#### Task directions:
Nothing but a number belongs in the answer: the count of lines below that contain the word "Lucky".

Data excerpts:
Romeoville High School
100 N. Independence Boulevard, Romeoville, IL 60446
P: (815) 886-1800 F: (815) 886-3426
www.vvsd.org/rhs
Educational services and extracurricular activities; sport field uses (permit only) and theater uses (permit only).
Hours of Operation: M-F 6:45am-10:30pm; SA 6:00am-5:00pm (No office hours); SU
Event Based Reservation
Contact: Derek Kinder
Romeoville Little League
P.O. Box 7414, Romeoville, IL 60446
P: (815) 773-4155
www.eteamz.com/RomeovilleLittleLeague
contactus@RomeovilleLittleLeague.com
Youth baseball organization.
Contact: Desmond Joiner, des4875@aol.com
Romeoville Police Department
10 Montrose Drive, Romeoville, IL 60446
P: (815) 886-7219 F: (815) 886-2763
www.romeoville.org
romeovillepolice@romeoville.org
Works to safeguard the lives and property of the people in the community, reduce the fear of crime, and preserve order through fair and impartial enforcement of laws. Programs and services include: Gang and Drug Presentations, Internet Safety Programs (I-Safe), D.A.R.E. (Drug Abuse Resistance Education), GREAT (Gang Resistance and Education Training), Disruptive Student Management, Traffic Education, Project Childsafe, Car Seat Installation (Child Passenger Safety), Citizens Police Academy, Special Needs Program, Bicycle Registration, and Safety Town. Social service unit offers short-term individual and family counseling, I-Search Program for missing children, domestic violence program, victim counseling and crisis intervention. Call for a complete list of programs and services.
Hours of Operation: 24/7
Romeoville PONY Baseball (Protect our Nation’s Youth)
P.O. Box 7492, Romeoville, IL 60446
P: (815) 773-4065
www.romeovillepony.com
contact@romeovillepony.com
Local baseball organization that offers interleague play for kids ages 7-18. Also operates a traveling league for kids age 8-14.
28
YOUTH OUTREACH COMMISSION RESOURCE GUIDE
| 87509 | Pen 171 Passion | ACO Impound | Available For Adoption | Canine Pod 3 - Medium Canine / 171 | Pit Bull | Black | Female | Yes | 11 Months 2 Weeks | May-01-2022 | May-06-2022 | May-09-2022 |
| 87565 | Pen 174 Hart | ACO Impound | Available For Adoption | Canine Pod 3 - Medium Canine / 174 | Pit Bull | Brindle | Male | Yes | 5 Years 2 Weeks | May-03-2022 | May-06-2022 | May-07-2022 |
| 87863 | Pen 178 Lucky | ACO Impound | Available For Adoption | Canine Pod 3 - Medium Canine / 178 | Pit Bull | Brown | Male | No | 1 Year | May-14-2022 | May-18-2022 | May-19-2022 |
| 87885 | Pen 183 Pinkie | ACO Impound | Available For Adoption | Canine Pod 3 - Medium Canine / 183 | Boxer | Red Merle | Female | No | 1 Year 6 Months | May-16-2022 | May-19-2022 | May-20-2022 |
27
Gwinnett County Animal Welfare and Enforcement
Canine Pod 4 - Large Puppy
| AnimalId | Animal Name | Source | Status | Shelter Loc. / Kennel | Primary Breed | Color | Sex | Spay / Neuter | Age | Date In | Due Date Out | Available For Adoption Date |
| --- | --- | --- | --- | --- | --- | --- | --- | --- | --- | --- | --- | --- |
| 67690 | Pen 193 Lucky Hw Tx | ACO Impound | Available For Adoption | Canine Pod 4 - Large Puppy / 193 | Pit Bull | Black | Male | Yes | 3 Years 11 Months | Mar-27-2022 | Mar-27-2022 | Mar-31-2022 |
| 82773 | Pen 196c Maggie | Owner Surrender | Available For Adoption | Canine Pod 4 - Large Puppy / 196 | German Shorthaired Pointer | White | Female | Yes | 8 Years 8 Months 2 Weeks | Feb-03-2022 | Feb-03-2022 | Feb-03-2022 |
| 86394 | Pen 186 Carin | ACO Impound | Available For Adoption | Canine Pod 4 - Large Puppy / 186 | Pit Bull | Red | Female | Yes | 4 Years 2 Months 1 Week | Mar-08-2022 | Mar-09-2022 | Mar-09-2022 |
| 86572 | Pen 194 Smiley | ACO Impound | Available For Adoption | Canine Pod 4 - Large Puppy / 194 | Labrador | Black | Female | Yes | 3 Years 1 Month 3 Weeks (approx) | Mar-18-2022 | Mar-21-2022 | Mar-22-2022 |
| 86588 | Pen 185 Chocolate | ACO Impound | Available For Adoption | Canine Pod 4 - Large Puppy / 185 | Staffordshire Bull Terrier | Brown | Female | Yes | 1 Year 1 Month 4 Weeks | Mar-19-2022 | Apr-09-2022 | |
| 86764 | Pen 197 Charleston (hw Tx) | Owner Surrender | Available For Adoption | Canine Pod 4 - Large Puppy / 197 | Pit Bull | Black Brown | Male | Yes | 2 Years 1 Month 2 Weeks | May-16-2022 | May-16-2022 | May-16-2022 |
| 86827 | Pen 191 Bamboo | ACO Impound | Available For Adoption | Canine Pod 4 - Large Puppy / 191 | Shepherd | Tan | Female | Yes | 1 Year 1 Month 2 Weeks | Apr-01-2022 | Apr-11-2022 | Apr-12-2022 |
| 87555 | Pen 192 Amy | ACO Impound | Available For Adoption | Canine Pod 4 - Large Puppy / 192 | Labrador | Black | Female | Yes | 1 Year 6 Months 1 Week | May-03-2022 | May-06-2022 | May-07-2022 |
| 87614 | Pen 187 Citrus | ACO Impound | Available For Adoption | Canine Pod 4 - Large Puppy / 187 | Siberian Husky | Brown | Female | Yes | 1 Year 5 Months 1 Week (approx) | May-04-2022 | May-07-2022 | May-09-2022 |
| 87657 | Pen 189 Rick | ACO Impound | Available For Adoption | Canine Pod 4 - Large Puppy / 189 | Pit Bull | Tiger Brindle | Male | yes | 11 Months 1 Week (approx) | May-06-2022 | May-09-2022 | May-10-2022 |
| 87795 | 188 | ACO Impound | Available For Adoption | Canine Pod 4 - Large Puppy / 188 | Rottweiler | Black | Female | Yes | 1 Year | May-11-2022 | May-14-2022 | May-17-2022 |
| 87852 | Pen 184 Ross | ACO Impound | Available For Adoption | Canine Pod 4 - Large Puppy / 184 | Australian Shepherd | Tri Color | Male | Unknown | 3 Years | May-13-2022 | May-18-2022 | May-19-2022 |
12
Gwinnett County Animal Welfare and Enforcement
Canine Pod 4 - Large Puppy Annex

#### Solution to the problem:
2